Submitted on April 17, 2006
Revised on June 1, 2006
Accepted on July 4, 2006
Analysis of high-throughput protein expression in Escherichia coli
Yair Benita, Michael J. Wise, Martin C. Lok, Ian Humphery-Smith, and Ronald S. Oosting
Psychopharmacology, Utrecht University, Utrecht 3584CA
Corresponding Author: ybenita{at}mac.com
The ability to efficiently produce hundreds of proteins in parallel is the most basic requirement of many aspects of proteomics. Overcoming the technical and financial barriers associated with high-throughput protein production is essential for the development of an experimental platform to query and browse the protein content of a cell (e.g. protein and antibody arrays). Proteins are inherently different from one another in their physicochemical properties, therefore, no single protocol can be expected to successfully express most of the proteins. Instead of optimizing a protocol to express a specific protein, we employed sequence analysis tools to estimate the probability of a specific protein being expressed successfully using a given protocol, thereby avoiding a priori proteins with a low chance of success probability.

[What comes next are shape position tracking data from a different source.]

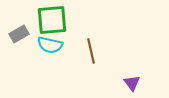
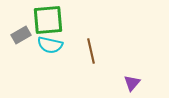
green square: moved 4 px left
gray rectangle: moved 2 px right, 1 px down
purple triangle: rotated 18 degrees clockwise
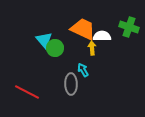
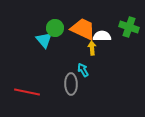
green circle: moved 20 px up
red line: rotated 15 degrees counterclockwise
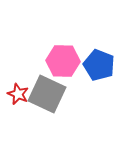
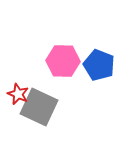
gray square: moved 8 px left, 13 px down
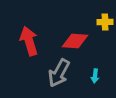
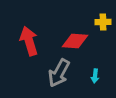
yellow cross: moved 2 px left
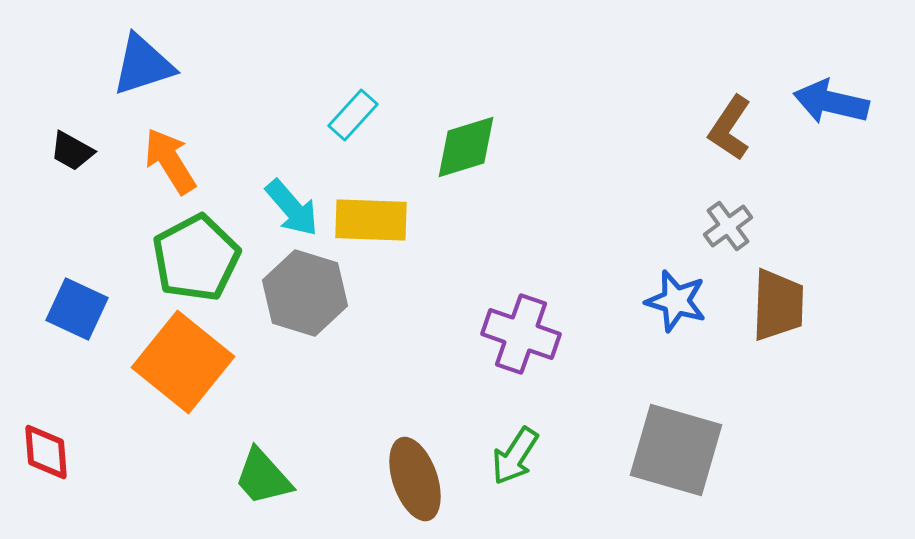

A set of 547 proteins, to be used for antibody production and selection, was expressed in Escherichia coli using a high-throughput protein production pipeline. Protein properties derived from sequence data alone were correlated to successful expression and general guidelines are given to increase the efficiency of similar pipelines. A second set of 68 proteins was expressed to investigate the link between successful protein expression and inclusion body formation. While more proteins were expressed in inclusion bodies, the formation of inclusion bodies was not a requirement for successful expression.